By industry, automotive equipment and industrial machinery businesses tied for a plurality, each accounting for 12% of results. Barring categories with fewer than a handful of respondents, the highest average salary was found in the electronics, high-tech, and telecom equipment manufacturing sector, featuring an average salary of $145,454. Oddly, the lowest-paid sector was its close cousin, computer equipment & peripherals: Workers there made an average of $62,725, less than half their high-tech peers.
Average wages for men and women declined, a testament to the overall lower salary figures seen in the 2024 survey. Men, who made up 72% of respondents, made an average of $131,437 a year. Women made an average of $82,293, or $49,144 less than the average man, an increase from last year’s wage gap of $39,953. Both salaries were lower than their 2023 equivalents: the average salary for men and women fell by 10% and 23%, respectively.
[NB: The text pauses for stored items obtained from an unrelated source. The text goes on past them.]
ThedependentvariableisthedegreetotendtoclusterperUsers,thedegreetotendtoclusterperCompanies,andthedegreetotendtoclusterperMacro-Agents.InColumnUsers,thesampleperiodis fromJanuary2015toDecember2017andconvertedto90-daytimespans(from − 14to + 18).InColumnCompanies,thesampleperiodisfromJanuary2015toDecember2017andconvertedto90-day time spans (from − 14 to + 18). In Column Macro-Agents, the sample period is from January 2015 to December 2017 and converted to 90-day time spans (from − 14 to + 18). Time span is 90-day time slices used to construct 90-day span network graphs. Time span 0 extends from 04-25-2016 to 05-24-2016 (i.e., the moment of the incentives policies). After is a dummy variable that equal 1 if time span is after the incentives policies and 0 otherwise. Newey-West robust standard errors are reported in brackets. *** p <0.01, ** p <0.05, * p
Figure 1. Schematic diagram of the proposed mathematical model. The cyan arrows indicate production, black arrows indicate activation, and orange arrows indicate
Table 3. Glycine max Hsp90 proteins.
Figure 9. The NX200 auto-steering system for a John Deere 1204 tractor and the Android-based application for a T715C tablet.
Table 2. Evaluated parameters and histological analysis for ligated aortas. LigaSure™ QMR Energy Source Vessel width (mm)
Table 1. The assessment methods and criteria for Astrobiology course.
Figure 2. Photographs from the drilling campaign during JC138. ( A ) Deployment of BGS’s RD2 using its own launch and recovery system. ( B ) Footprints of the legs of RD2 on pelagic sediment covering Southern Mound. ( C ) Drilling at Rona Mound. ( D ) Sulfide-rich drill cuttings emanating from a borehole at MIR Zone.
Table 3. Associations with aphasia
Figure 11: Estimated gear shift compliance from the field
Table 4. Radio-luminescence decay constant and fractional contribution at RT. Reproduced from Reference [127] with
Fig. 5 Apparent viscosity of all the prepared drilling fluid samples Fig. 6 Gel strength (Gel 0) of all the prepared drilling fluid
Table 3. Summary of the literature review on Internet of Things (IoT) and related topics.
2024 saw a strong increase in responses from African-American manufacturing workers this year, who made up 8% of respondents, up from just over 1% in last year’s numbers. Theirs was the only average salary by ethnicity not to show a decrease. The White/Caucasian majority of respondents also made the highest average salary, $126,101.
Those who called states touching the Pacific home had the highest salaries by geographic region of our readers, with an average salary of $129,672. That was just slightly higher than the North Central region featuring much of the Midwest, home to 40% of our respondents, where the average salary was $128,889. The East Coast had the lowest average salary by region with $101,521.